W. Dalton Dietrich, Ph.D., Scientific Director, The Miami Project, Kinetic Concepts Distinguished Chair in Neurosurgery, Senior Associate Dean for Discovery Science, and Professor, Neurological Surgery, Neurology and Cell Biology, and colleagues, recently published The Neuroprotective Compound P7C3-A20 Promotes Neurogenesis and Improves Cognitive Function after Ischemic Stroke in the journal Experimental Neurology.

Stroke is the leading worldwide cause of adult long-term disability. Over the last decade tremendous advances in acute stroke therapy have been made to reduce mortality rate. However, currently only one FDA approved drug, tissue plasminogen activator, is used in the clinic to improve neurological function in acute stroke patients. Unfortunately, very few patients receive treatment. Additional research is required to develop and test novel neuroprotective therapies that can help improve outcomes.

The current experimental study that was conducted by Zachary B. Loris, a 4th year doctoral Neuroscience candidate, and colleagues who evaluated the effects of a novel neuroprotective compound P7C3-A20 after stroke. P7C3-A20 has been reported in many pre-clinical studies to protect mature neurons as well as enhance the formation of new immature neurons (i.e., neurogenesis). In this study, animals that had been given an experimental stroke were treated with P7C3-A20 to determine the long-term benefits on behavior and tissue damage. The authors hypothesized that early treatment after experimental stroke would protect adult neurons from irreversible damage, while also promoting the formation of new neurons that would result in better functional outcomes.

“Currently there are limited treatments for acute stroke that make a real difference in patient’s lives. There is an urgent need to identify, test and translate new therapies to the clinic,” explains Dr.
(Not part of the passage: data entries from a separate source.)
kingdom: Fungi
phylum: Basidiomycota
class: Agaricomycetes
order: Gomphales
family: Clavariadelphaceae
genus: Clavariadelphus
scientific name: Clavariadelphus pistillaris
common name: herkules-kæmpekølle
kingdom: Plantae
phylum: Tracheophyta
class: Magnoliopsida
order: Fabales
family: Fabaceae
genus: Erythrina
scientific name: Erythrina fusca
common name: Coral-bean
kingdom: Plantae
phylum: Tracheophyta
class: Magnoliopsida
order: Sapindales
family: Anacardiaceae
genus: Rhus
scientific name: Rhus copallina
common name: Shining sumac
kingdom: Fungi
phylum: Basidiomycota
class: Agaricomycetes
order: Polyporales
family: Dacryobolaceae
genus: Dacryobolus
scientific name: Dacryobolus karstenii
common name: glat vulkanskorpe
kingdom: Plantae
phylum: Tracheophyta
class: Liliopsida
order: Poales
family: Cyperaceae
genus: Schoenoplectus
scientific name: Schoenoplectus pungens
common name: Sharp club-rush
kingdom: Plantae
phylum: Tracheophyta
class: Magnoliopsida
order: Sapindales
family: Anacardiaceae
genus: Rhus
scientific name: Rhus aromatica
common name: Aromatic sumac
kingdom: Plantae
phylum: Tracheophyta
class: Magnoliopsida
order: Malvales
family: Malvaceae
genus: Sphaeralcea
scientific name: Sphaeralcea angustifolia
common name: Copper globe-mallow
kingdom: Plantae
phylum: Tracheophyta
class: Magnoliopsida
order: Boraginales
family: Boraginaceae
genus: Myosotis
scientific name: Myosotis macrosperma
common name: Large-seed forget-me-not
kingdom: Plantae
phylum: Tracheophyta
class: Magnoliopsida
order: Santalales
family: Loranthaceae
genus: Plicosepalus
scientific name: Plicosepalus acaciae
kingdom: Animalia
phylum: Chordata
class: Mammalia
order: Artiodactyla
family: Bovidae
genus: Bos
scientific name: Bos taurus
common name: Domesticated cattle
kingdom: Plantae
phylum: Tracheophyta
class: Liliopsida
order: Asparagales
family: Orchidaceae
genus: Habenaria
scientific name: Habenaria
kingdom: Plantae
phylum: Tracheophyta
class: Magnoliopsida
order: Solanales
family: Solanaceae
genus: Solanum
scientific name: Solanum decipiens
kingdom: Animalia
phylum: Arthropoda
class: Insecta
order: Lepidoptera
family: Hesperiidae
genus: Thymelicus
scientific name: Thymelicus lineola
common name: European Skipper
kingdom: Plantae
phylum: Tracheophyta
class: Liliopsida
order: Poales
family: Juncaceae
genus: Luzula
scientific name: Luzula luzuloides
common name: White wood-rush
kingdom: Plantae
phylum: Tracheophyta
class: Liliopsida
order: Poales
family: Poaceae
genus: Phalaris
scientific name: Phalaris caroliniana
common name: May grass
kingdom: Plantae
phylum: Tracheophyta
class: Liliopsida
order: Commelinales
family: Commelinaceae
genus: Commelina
Dietrich. “The ability to both protect and repair the injured nervous system has major implications on how we think about improving outcomes in millions of people each year with acute neurological injuries.”

The manuscript reports that P7C3-A20 treatment significantly improved behavioral outcomes including sensorimotor and memory function compared to non-treated animals. Treated animals also had an increased numbers of newly formed adult neurons in two specific brain regions and reductions in lesion size. Together these studies provide the first data showing that the novel proneurogenic compound P7C3-A20 is beneficial in experimental stroke and leads to improvements and long-term function. Dr. Dietrich emphasized that novel compounds like P7C3-A20, that are currently targeted for drug development, may potentially be translated into the clinic to protect against secondary injury mechanisms after brain injury, as well as enhance reparative strategies leading to clinically relevant behavioral recovery.

“If we could prevent the mature brain cells from dying that would be beneficial,” says Dr. Andrew Pieper a co-author and University of Iowa Professor. “But if we could also support or enhance this surge in neurogenesis (birth of new neurons), we might be able to further foster recovery, especially in terms of cognitive function, which is critically dependent on the hippocampus.”

The research was supported by funding from the American Heart Association, The Miami Project to Cure Paralysis, the Mary Alice Smith Fund for Neuropsychiatry Research, the Titan Neurologic Research fund, and the University of Iowa and the Department of Veterans Affairs.